The Mechanism

In this project I used a tilt switch and a LED light bulb to create a lighting engine that featured an on/off state. Using the nature of the tilt switch mechanism, I iterated on different movements that would create a both effective and intriguing an on/off motion. Push/pull, pull/release, twist, turn, squeeze; these were all motions I used to guide me through an iterative process. Using sketching and quick prototyping I was most Inspired by reflected light and a push/pull motion; I started iterating more intentionally on a lighting engine that would reflect light off a surface and was turned on and off by sliding a piece of the light in and out. By the tilt switch’s nature, I was only able to accomplish this push/pull motion by creating an internal piece that moved around an axis.
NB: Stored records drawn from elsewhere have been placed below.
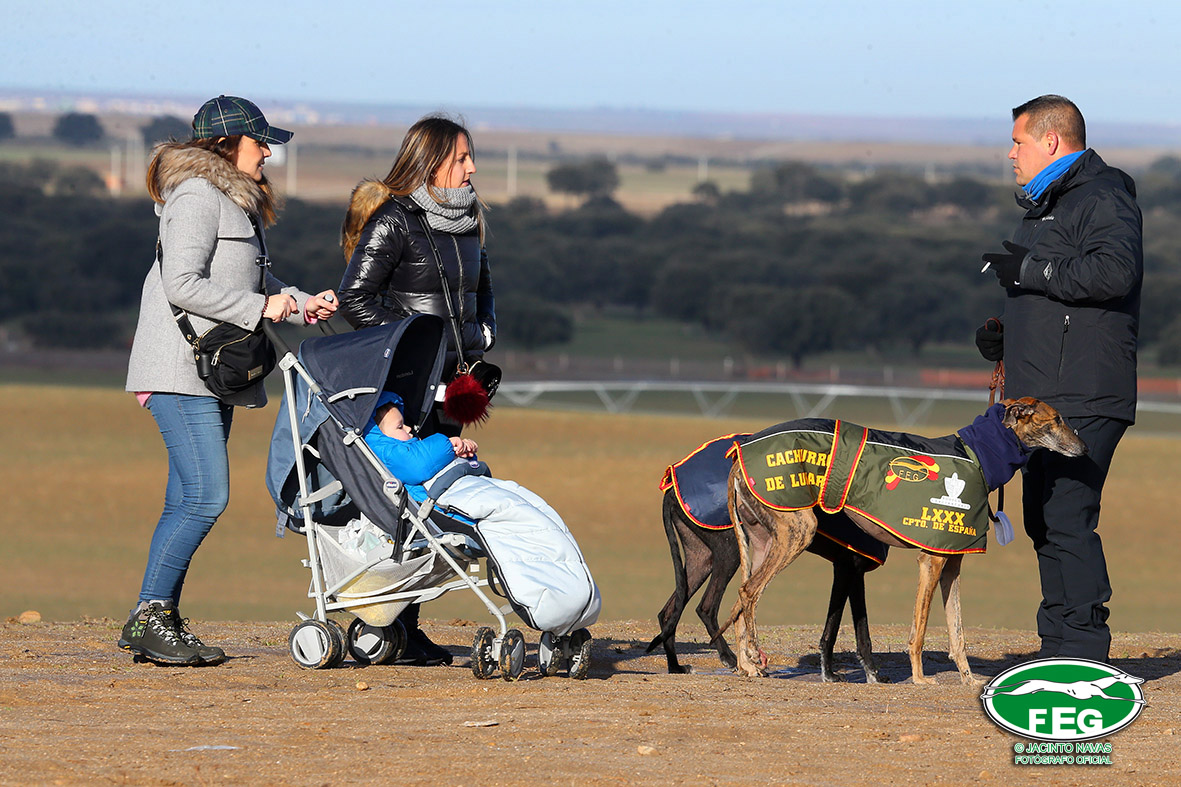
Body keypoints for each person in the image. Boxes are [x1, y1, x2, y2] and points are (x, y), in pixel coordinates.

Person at [121, 96, 338, 666]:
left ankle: (157, 618)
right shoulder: (196, 195)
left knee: (186, 497)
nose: (267, 152)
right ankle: (149, 617)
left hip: (208, 372)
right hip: (177, 369)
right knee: (206, 496)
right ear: (225, 144)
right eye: (259, 142)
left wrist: (299, 303)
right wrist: (262, 309)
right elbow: (182, 284)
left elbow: (254, 279)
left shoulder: (232, 199)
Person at [975, 95, 1142, 662]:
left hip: (1085, 392)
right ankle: (1058, 645)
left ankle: (1086, 652)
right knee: (1043, 519)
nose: (1010, 154)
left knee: (1068, 516)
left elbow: (1114, 273)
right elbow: (1055, 301)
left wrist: (1030, 269)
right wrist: (1005, 335)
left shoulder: (1102, 196)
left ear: (1051, 141)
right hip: (1043, 393)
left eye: (1017, 142)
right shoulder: (1044, 205)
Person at [338, 114, 496, 665]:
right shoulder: (394, 220)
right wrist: (413, 347)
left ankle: (407, 626)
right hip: (408, 388)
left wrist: (484, 334)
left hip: (457, 384)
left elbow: (483, 289)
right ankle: (383, 620)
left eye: (470, 156)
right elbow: (355, 298)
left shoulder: (469, 220)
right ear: (430, 163)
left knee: (435, 500)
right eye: (461, 158)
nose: (472, 168)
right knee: (400, 502)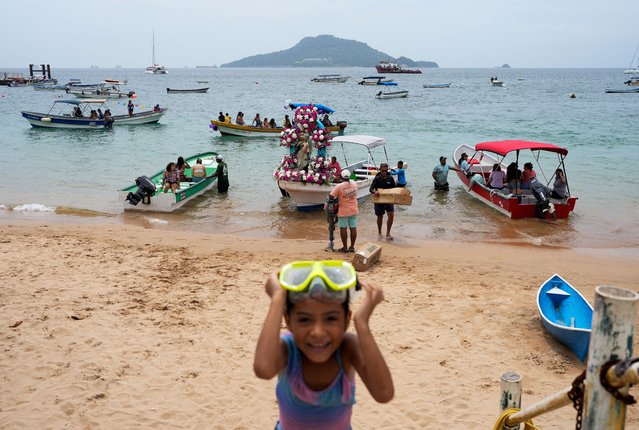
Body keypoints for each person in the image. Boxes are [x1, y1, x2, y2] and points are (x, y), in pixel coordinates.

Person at [254, 261, 394, 430]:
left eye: (330, 319)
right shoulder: (288, 349)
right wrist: (277, 298)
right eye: (305, 320)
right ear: (288, 321)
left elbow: (384, 393)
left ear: (346, 320)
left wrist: (362, 323)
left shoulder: (347, 348)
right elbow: (263, 368)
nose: (318, 332)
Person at [330, 170, 358, 252]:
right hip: (354, 209)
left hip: (343, 210)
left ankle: (345, 247)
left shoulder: (339, 186)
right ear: (349, 176)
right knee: (353, 228)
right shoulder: (354, 184)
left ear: (341, 177)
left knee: (343, 228)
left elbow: (331, 196)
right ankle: (352, 247)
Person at [370, 163, 397, 240]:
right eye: (382, 171)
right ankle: (379, 232)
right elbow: (371, 189)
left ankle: (388, 233)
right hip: (379, 201)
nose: (384, 172)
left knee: (391, 216)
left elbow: (394, 189)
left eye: (385, 171)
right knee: (380, 217)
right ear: (380, 170)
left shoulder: (390, 178)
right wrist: (374, 192)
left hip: (389, 200)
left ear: (387, 170)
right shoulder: (376, 179)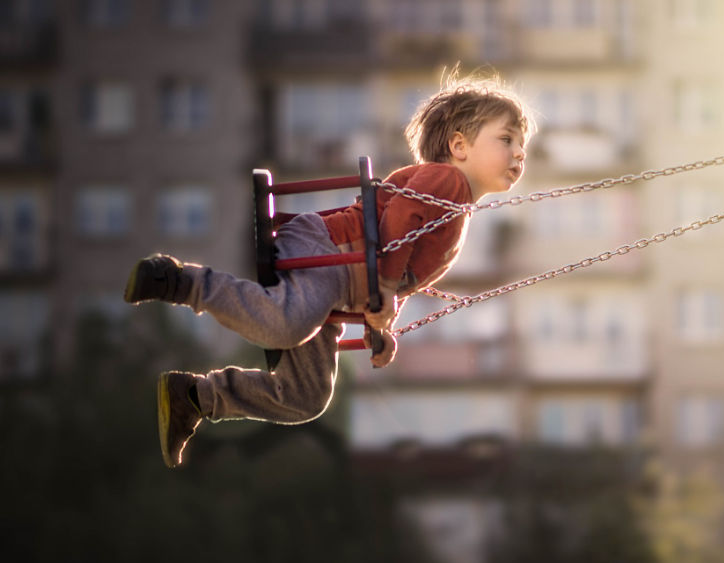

Affixing the tilt switch to the piece, then using friction between that piece and the sliding part, the light turned on when pulled out and turned off when slid back in.

The Form

Once I was satisfied with the main shape and movement of the light, I had to iterate further on the smaller, but still  important aspects of the light. While the mechanism helped define the general shape and needs for the light to function, the form still needed to be designed in a logical way.  For example the steepness of my defining shape, the width and height of the form, and the space needed for the moving mechanism within. I used a slanted, sliding piece as a guiding form for my entire lighting engine. This sliding piece was designed to be comfortable to grasp and easy to move. Throughout my iterative process, I was also drawn to square-like objects, thus, moving off of that and using the sliding piece as recurring inspiration, the main form of the light is slightly slanted as well.

Takeaways

This lighting engines project was all about iterations and learning how to thoughtfully journey through the design process. Coming into my first year at Carnegie Mellon University, I struggled to iterate on my different ideas because of bad craft, fear of a “bad idea”, or my immediate want to just choose an idea and run with it. Through this project, I learned to be mindful of how to iterate. Using good craft always, even on  your first or second prototype, or being open to ideas, even if they seem like they may not work in a mechanical sense were important lessons I learned through this project. This particular project also encouraged me to explore a wide breadth of ideas, but at the end of the day to hone in on one idea. Though the “ideating” process is an important one, it is also just as important to stop, choose a design, and refine upon that design.